Haxin Mainframes

A blog about stuff I do, find interesting, or want to blab about..

Python Min Heap and Comparators

You know what really grinds my gears?!? Not being able to easily create a min heap in Python 2.7.

Actually its not that bad. But it would be nice if you could specify a Comparator or something similar like Java. For example, check the TreeSet Class. The constructor takes an object the implements the Comparator interface which means that it acts like the Python magic method cmp.

This is awesome because you can easily specify how you want to compare the objects in your heap. Normally you probably just want to compare objects against one another. This makes sense in 90% of situations. However, in my super awesome DHT project I needed to keep a list of the top N number of nodes I had recieved from my queries in order. The order I needed was from smallest to largest DHT Distance deom myself to them.

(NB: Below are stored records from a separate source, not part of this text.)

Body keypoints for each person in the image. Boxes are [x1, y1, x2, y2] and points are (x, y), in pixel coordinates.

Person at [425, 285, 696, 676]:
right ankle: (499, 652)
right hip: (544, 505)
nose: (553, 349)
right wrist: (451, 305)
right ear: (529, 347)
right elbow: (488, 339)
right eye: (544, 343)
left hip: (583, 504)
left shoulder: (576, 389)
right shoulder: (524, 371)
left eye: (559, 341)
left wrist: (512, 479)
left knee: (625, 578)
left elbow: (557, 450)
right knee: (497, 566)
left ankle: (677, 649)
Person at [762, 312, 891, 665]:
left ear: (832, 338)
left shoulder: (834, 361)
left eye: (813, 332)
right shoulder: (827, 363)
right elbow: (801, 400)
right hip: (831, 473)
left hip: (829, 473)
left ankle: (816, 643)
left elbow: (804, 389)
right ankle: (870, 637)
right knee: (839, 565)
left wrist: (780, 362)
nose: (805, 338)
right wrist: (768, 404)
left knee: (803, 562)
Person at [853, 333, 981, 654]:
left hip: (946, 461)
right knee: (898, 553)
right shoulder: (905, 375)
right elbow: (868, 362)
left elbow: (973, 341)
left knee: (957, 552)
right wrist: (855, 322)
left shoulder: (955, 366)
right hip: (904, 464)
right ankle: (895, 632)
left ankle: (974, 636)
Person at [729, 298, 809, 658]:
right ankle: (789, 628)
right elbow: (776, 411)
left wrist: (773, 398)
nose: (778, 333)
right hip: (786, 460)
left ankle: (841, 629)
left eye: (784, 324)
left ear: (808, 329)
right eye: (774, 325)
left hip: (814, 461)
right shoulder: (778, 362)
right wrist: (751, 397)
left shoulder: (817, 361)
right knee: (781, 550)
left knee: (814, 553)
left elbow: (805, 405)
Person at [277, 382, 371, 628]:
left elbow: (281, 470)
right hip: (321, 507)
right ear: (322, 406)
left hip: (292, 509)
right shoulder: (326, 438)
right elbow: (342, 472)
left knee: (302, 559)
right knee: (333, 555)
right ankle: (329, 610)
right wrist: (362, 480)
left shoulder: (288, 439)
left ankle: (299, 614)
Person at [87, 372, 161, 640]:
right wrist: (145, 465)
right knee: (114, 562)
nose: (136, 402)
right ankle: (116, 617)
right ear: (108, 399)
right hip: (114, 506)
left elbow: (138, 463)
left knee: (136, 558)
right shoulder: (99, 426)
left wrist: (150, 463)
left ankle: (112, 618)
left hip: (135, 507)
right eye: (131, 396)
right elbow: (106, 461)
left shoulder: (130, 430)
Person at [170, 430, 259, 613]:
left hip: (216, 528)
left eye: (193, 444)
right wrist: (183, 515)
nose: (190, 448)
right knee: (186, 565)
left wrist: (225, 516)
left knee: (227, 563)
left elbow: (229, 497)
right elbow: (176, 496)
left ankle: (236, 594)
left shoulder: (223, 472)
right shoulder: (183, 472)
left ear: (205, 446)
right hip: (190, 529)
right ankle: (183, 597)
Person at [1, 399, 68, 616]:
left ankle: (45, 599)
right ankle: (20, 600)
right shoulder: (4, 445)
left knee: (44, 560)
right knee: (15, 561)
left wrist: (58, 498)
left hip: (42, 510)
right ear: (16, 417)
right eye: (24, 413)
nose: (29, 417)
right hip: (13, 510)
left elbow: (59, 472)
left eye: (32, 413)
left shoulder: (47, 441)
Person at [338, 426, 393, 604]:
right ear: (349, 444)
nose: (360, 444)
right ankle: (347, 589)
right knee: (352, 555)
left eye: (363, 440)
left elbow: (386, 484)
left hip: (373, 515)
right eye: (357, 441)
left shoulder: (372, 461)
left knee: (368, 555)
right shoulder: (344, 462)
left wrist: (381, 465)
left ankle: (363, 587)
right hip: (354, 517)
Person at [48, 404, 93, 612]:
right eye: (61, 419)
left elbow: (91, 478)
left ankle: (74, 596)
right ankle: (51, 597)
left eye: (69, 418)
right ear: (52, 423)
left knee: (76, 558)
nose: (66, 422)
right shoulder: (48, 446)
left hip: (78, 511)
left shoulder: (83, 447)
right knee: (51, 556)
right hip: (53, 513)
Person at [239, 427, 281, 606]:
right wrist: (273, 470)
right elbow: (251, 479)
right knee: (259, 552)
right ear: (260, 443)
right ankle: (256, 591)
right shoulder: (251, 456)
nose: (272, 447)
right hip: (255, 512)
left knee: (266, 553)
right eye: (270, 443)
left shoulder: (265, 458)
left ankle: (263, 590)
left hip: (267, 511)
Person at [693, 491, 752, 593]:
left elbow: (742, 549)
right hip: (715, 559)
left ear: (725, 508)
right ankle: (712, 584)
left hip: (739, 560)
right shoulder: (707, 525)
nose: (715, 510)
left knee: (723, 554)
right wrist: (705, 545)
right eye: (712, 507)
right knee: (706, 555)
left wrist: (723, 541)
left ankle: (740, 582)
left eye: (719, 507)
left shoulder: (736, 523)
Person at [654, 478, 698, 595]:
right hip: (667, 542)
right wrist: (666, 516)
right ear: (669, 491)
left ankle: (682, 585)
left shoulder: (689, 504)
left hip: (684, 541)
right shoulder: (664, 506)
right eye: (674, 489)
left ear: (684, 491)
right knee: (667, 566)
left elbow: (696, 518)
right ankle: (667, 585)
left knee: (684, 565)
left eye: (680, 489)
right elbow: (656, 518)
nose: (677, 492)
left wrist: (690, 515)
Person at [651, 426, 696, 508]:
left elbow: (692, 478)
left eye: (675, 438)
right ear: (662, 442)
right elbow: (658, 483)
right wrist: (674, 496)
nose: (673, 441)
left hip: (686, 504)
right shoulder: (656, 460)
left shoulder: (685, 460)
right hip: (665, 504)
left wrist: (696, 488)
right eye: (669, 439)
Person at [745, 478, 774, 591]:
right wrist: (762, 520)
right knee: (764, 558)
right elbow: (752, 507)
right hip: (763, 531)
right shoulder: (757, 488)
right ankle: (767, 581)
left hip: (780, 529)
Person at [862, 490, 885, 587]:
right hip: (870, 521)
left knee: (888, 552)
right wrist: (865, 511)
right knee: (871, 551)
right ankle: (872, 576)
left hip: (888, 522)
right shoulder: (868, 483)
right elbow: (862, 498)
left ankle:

In the Kademlia DHT the distance between two nodes is calculated by XORing each ndoes id. Therefore, to find which of two nodes is closest to me I need to compare each nodes id after xoring it with my own.

The first idea that comes to mind is to just override my DHTPeer objects cmp method however that wouldn’t make sense in any other sitaution when I wanted to comapre two peers.

In order to get around this I settled with using tuples.

I simply heappush a tuple of the metric (DHT distance) I want ot sort on and the object I really want to keep track of in the first place. This way I don’t need to mess with the object I want sorted in my heap and I can sort whichever way I want.

Here is an example of how I am using it:

#Part of a class from my project
class NodeListHeap(object):
    CONTACT_LIST_LENGTH = 5
    def __init__(self, dht_node_id):
        self.dht_node_id = dht_node_id
        self.node_heap = []

    def push(self, dht_peer):
        heappush(self.node_heap, (dht_dist(self.dht_node_id, dht_peer.id), dht_peer))

The first argument of heappush is the heap you are pushing on and then the second is the value. Since the comparison of tuple first compares the first value in the tuple the dht_dist becomes the value that is being compared for the value I want to store(the dht_peer object).